Identify each line in the entries below that contains the word "number", and copy those lines in full. Matching is case-sensitive.

######

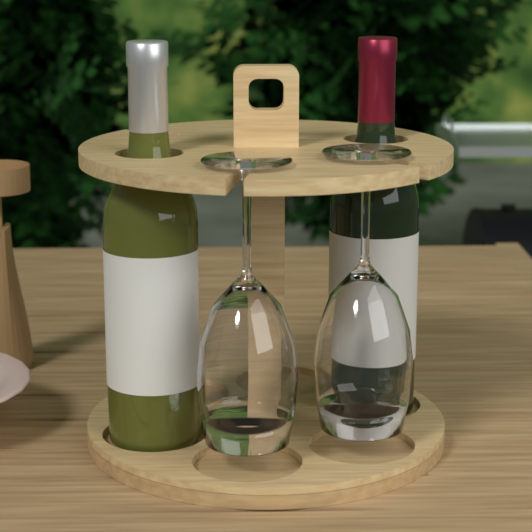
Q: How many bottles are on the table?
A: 2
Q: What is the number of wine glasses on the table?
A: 2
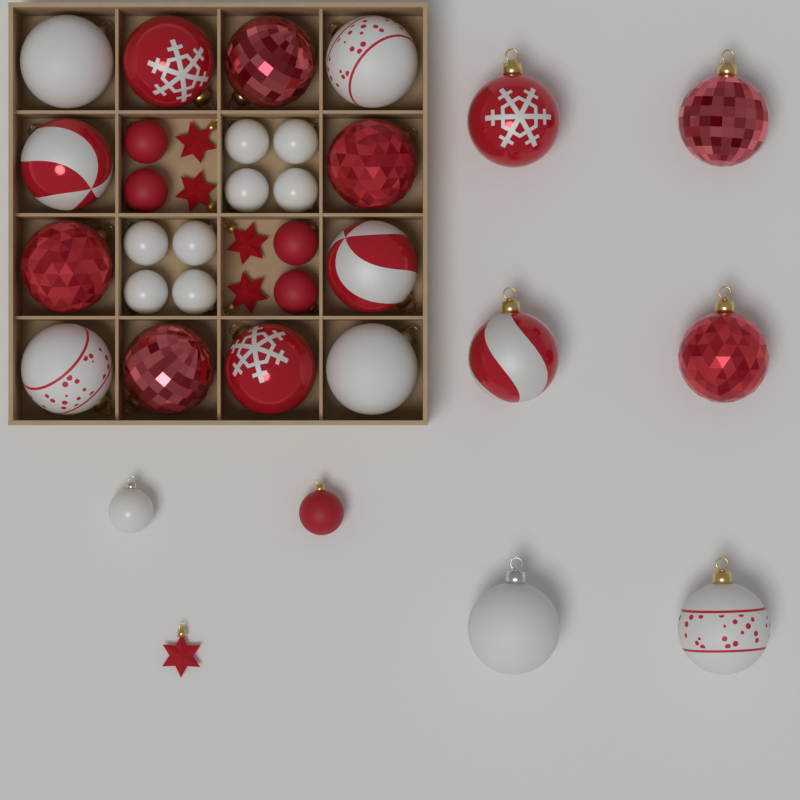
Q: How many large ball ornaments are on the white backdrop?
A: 18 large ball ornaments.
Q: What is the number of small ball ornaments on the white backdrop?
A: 14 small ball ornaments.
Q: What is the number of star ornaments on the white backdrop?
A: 5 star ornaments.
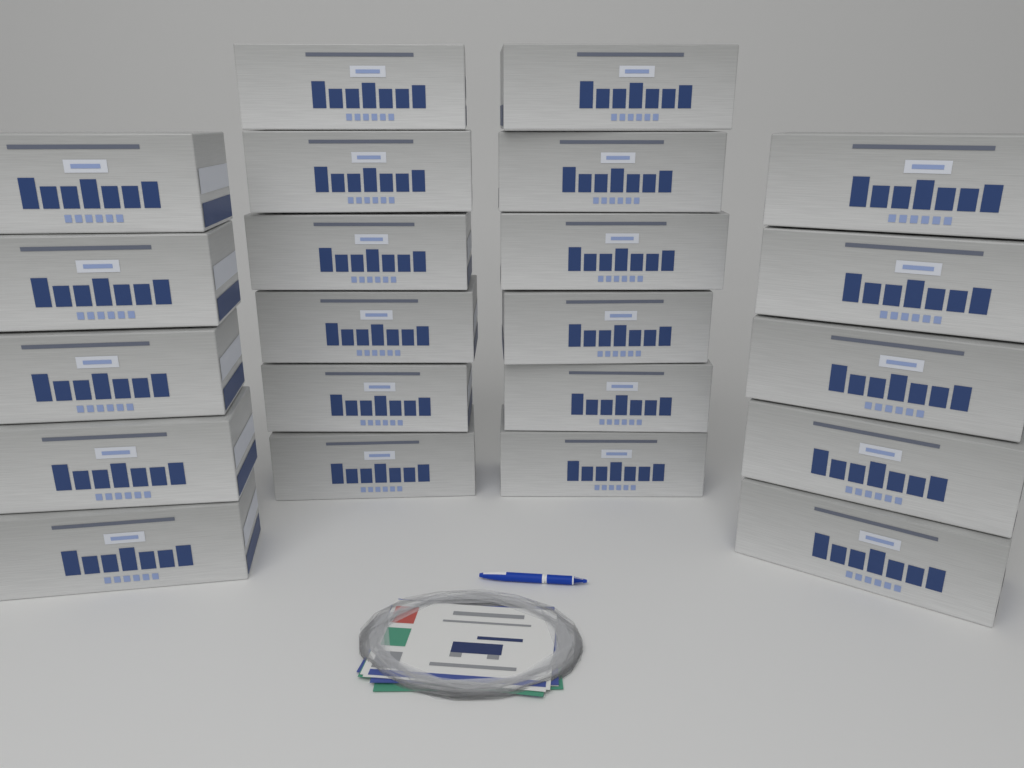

######

*TASK SOLUTION*.
Q: What is the number of wine glasses on the table?
Q: What is the number of small ball ornaments on the white backdrop?
Q: What is the number of star ornaments on the white backdrop?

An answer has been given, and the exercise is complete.